Transtorno afeta até 8% da população mundial; médica psiquiatra detalha sintomas e orienta sobre diagnóstico tardio na fase adulta

Esquecimentos frequentes, cansaço ao final do dia, procrastinação e dificuldade para cumprir prazos simples. Sintomas que, muitas vezes, são associados ao estresse do cotidiano podem ser, na verdade,sinais do transtorno do déficit de atenção com hiperatividade (TDAH) em adultos.
A condição neurobiológica e genética afeta entre 5% e 8% da população mundial e tem registrado aumento na busca por diagnósticos.
A médica psiquiatra Ana Paula Ruocco detalha que o termo correto para definir a condição não é doença.
O TDAH é um transtorno do neurodesenvolvimento. Ele vem sendo muito falado, e aparecem muitos casos porque está mais divulgado, o que faz as pessoas procurarem mais tratamento", explica a médica.
Para confirmar a presença do transtorno, os sintomas característicos precisam se manifestar desde a infância, antes dos 12 anos, e persistir ao longo do tempo. O quadro costuma provocar prejuízos em diferentes áreas da vida, como na escola, no trabalho e no ambiente familiar.
De acordo com a médica psiquiatra, a descoberta do transtorno em homens e mulheres adultos ocorre frequentemente após o diagnóstico de um filho.

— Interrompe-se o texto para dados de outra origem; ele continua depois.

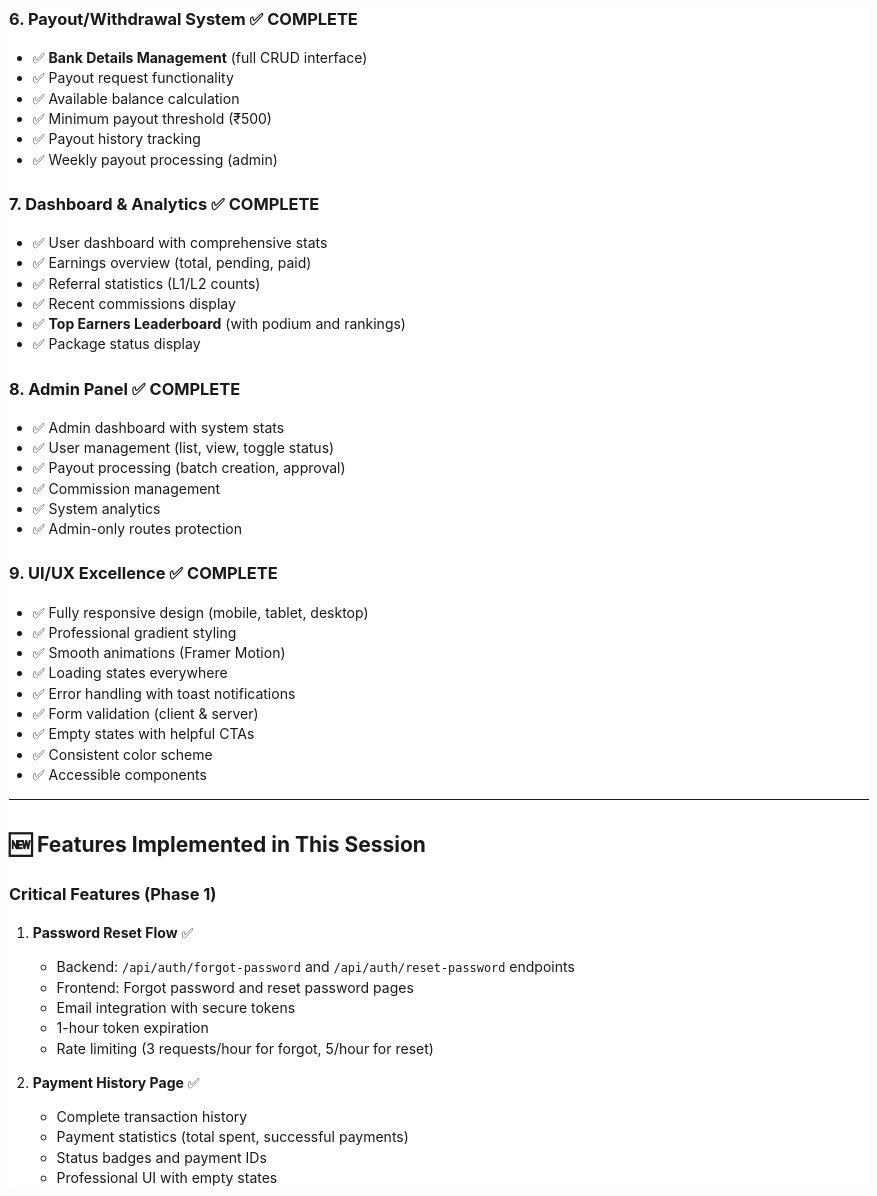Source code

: ### 6. Payout/Withdrawal System ✅ COMPLETE
- ✅ **Bank Details Management** (full CRUD interface)
- ✅ Payout request functionality
- ✅ Available balance calculation
- ✅ Minimum payout threshold (₹500)
- ✅ Payout history tracking
- ✅ Weekly payout processing (admin)

### 7. Dashboard & Analytics ✅ COMPLETE
- ✅ User dashboard with comprehensive stats
- ✅ Earnings overview (total, pending, paid)
- ✅ Referral statistics (L1/L2 counts)
- ✅ Recent commissions display
- ✅ **Top Earners Leaderboard** (with podium and rankings)
- ✅ Package status display

### 8. Admin Panel ✅ COMPLETE
- ✅ Admin dashboard with system stats
- ✅ User management (list, view, toggle status)
- ✅ Payout processing (batch creation, approval)
- ✅ Commission management
- ✅ System analytics
- ✅ Admin-only routes protection

### 9. UI/UX Excellence ✅ COMPLETE
- ✅ Fully responsive design (mobile, tablet, desktop)
- ✅ Professional gradient styling
- ✅ Smooth animations (Framer Motion)
- ✅ Loading states everywhere
- ✅ Error handling with toast notifications
- ✅ Form validation (client & server)
- ✅ Empty states with helpful CTAs
- ✅ Consistent color scheme
- ✅ Accessible components

---

## 🆕 Features Implemented in This Session

### Critical Features (Phase 1)
1. **Password Reset Flow** ✅
   - Backend: `/api/auth/forgot-password` and `/api/auth/reset-password` endpoints
   - Frontend: Forgot password and reset password pages
   - Email integration with secure tokens
   - 1-hour token expiration
   - Rate limiting (3 requests/hour for forgot, 5/hour for reset)

2. **Payment History Page** ✅
   - Complete transaction history
   - Payment statistics (total spent, successful payments)
   - Status badges and payment IDs
   - Professional UI with empty states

Muitos vêm pelos filhos, que foram diagnosticados com TDAH, e se veem naquela situação, percebendo que também passavam por aquilo. Existe uma parte genética muito forte no transtorno", relata Ana Paula Ruocco.
A busca por informações na internet e nas redes sociais também contribui para que mais pessoas se identifiquem com os sintomas de desatenção e busquem avaliação especializada.
O tratamento para o TDAH é individualizado e adaptado às necessidades de cada paciente. A abordagem terapêutica envolve o uso de medicamentos específicos, além de psicoterapia, como a terapia cognitivo-comportamental (TCC), e estratégias de organização diária.
Esse processo de autoconhecimento foi transformador para a advogada Carla Araújo Galvão Wisniewski. Ela relata que começou a perceber lapsos frequentes de memória na própria rotina. "Comecei a perceber que eu tinha muitos esquecimentos e que, para mim, a agenda tinha que ser uma constante", conta a profissional.
Após o falecimento da mãe, em 2018, Carla notou uma exaustão intensa ao fim do dia. Ao analisar laudos médicos de processos em seu escritório de advocacia, ela passou a se identificar com as características descritas do transtorno e decidiu agendar uma consulta médica.
Com o diagnóstico confirmado e o tratamento correto iniciado, a advogada recuperou a qualidade de vida. "É muito importante a gente se conhecer. Nos conhecendo, nós vivemos melhor e tratamos as pessoas também de forma melhor", conclui Carla Araújo.